But then eventually I got around to looking up what exactly it meant and, apparently, "neonconservative" does have a specific meaning. Neoconservativism is a philosophy that "supports using American economic and military power to bring liberalism, democracy, and human rights to other countries." The war in Iraq would seem to be a perfect example of neoconservativism, which is probably why the word has now become popular. It also used to be an insult directed against people who were once liberal but then became conservative.
So what does all of this have to do with MJ Rosenberg? Well, in an article he wrote last week Rosenberg tries to convince his audience that it was the Jews who came up with neoconservativism and continue to push it today. Yes, really. Click below to continue.
I'm not going to go through the whole article because it is very long, and will instead focus on the paragraphs of interest.
"But they are still around and still pushing for a war with Iran, which they want even more than the last one. Everywhere you look there's Elliot Abrams, Richard Perle, John Bolton, John Podhoretz, Douglas Feith, Danielle Pletka, The Washington Post editorial page, Frank Gaffney, Charles Krauthammer, Max Boot, The Wall Street Journal, Daniel Pipes, New Republic, Liz Cheney and a host of others who, undaunted by the Iraq debacle, are gung-ho about taking out Iran. (Then there is AIPAC, which is the war party's headquarters.)"I don't know about that laundry list of names, because I'm really interested in the claim that AIPAC is what leads "the war party." Is this backed up by Rosenberg's link? No, of course it is not. The link is to an AIPAC page about the Iranian nuclear threat. One of the quotes from that page is "Increased economic, diplomatic and political sanctions are needed to persuade a defiant Iran to turn away from its dangerous pursuit of nuclear weapons." Ooh! Warmongering!
At this point Rosenberg starts talking about Commentary magazine, which was founded by the AJC in 1945 but since then has taken on a life of it's own. It is here that Rosenberg makes a strange accusation:
"Its editor Norman Podhoretz invented the term "neoconservative" to describe those, like himself, who were liberals on every issue except those related to Israel.
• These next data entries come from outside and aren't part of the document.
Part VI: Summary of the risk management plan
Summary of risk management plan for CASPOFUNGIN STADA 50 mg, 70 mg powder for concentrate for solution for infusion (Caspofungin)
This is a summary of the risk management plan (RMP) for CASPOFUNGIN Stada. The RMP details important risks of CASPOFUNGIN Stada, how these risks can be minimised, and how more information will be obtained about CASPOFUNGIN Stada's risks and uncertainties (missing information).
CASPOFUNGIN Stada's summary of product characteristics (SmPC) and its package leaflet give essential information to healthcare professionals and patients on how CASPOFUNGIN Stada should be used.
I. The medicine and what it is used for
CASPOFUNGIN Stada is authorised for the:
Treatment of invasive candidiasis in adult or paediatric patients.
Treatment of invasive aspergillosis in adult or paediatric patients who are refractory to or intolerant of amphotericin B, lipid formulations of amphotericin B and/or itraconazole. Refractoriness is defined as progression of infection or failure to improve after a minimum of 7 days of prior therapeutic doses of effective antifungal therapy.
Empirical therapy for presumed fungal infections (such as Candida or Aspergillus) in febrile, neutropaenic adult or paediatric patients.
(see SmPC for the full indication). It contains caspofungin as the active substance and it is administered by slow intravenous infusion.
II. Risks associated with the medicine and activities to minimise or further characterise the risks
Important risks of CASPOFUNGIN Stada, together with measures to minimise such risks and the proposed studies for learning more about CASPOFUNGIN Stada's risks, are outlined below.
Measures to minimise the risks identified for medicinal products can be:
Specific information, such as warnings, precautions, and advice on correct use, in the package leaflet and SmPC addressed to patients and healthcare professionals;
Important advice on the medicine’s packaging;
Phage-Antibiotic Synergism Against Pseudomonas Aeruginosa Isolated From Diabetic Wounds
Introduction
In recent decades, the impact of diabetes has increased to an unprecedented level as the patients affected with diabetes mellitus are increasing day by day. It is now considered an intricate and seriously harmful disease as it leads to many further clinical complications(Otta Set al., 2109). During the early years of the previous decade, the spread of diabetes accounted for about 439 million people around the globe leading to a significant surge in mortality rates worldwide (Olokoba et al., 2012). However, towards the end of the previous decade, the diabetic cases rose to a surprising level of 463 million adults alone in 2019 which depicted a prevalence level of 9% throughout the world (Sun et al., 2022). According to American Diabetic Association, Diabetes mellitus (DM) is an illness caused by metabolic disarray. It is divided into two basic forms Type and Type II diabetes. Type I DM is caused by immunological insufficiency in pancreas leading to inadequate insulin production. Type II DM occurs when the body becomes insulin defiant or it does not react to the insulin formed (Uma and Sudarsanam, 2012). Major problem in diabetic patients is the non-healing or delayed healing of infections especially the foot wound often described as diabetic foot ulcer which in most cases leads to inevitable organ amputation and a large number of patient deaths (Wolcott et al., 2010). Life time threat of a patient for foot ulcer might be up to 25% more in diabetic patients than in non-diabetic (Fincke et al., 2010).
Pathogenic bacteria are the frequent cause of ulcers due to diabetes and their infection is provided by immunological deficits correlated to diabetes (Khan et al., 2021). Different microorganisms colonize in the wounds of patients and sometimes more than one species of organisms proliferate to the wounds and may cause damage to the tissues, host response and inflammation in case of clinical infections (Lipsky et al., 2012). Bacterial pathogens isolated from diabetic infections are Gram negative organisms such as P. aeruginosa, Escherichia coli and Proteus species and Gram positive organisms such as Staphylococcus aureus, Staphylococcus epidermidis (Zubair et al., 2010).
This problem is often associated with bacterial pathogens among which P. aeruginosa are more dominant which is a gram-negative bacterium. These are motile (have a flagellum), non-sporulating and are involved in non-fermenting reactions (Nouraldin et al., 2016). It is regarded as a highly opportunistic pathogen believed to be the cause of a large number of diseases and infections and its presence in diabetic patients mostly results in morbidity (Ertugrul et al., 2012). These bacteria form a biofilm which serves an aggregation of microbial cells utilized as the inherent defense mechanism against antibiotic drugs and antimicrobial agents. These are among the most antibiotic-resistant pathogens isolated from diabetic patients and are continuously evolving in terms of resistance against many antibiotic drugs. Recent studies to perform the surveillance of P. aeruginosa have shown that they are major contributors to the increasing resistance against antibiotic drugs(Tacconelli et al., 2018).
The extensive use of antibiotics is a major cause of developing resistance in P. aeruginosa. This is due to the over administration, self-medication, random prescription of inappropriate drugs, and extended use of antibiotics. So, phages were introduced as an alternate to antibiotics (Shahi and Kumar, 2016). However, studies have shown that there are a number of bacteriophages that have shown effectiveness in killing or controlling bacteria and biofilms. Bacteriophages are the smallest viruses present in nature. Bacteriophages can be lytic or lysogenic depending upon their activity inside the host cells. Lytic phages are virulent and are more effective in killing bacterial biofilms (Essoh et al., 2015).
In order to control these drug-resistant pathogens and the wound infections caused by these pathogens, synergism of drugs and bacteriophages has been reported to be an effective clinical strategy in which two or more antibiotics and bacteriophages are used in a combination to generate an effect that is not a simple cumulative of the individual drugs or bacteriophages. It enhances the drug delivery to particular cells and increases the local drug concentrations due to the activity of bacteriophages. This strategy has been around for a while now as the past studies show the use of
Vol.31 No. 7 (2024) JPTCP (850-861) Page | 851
But they have evolved into right-wingers on everything..."I need to come up with some kind of term for this kind of Rosenberg tactic. Basically he is taking some truths and stringing them together to come up with a narrative that (although it is misleading) suits his agenda, and so it becomes true.
For starters, Norman Podhoretz did not "invent" neoconservatism, Michael Harrington did. Furthermore, around the same time Podherotz was writing Irving Kristol was also commenting on the topic, and Kristol is now considered to be the founder of the neocon movement. I guess Rosenberg left that out to play up the Jewish and Commentary angle. Maybe Podhoretz helped make it popular and encouraged it's development as a nationalist movement but again, Rosenberg claimed something different from the truth. What a surprise.
Second is his ridiculous claim that a neocon is the same thing as an "Israel-only liberal" or a "South Park Zionist." As the article above explains, when the movement started a neocon was someone who finally got sick of the Far Left and now seeks to oppose them. Since then it has come to mean someone who supports the Bush Doctrine, the use of American resources to project American values into the world. Israel is certainly part of that, but as usual MJ Rosenberg is trying to take two very distant topics and bind them together with nothing more than his own words and stilted logic.
Rosenberg at this point begins quoting from articles in Commentary, so let's skip down to...
"FOR the record, the term neoconservatives, although invented by the still-neocon American Jewish Committee by way of its then magazine Commentary does not only apply to Jews."Notice the "does not only apply to Jews" there, implying that it mostly does. Okay, let's follow this logic train.
-The AJC founds Commentary in 1945.
-Forty years later the editor of Commentary invents neonconservatism (though he really doesn't).
-Therefore, the AJC invented neoconservatism!
Are you confused? Yeah, there were some key elements of logic there that Mr. Rosenberg seems to have missed. What I find particularly troubling about this piece is that rather Rosenberg realizes it or not he is making mainstream Jews who support Israel (which includes most of them, but not him) to be "neocons." And as I said at the beginning of this post, on the HP neocon is synonymous with pure evil. It isn't all that different from AZs making Israel out to be like Nazi Germany just because Nazi Germany is the most evil thing any of us have ever heard of it.
One last thing:
"The combination of the dictates of our faith (see the Prophets, any of them) and the long history of right-wing anti-Semitism (culminating in Nazism) have made Jews fear and understand the chauvinist right more than most others do. The Jewish neocons are outliers, like, say "Jews For Jesus" or "Jews for Palin."I wonder if Mr. Rosenberg would also admit that although American Jews are liberals they also principally support Israel far more than he does. I also wonder if he would admit that there is a long history of left-wing anti-Semitism as well. Or that those Jews who flock to the far Left, like he and his friends Philip Weiss and Norman Finkelstein, are outliers as well. I'm guessing probably not.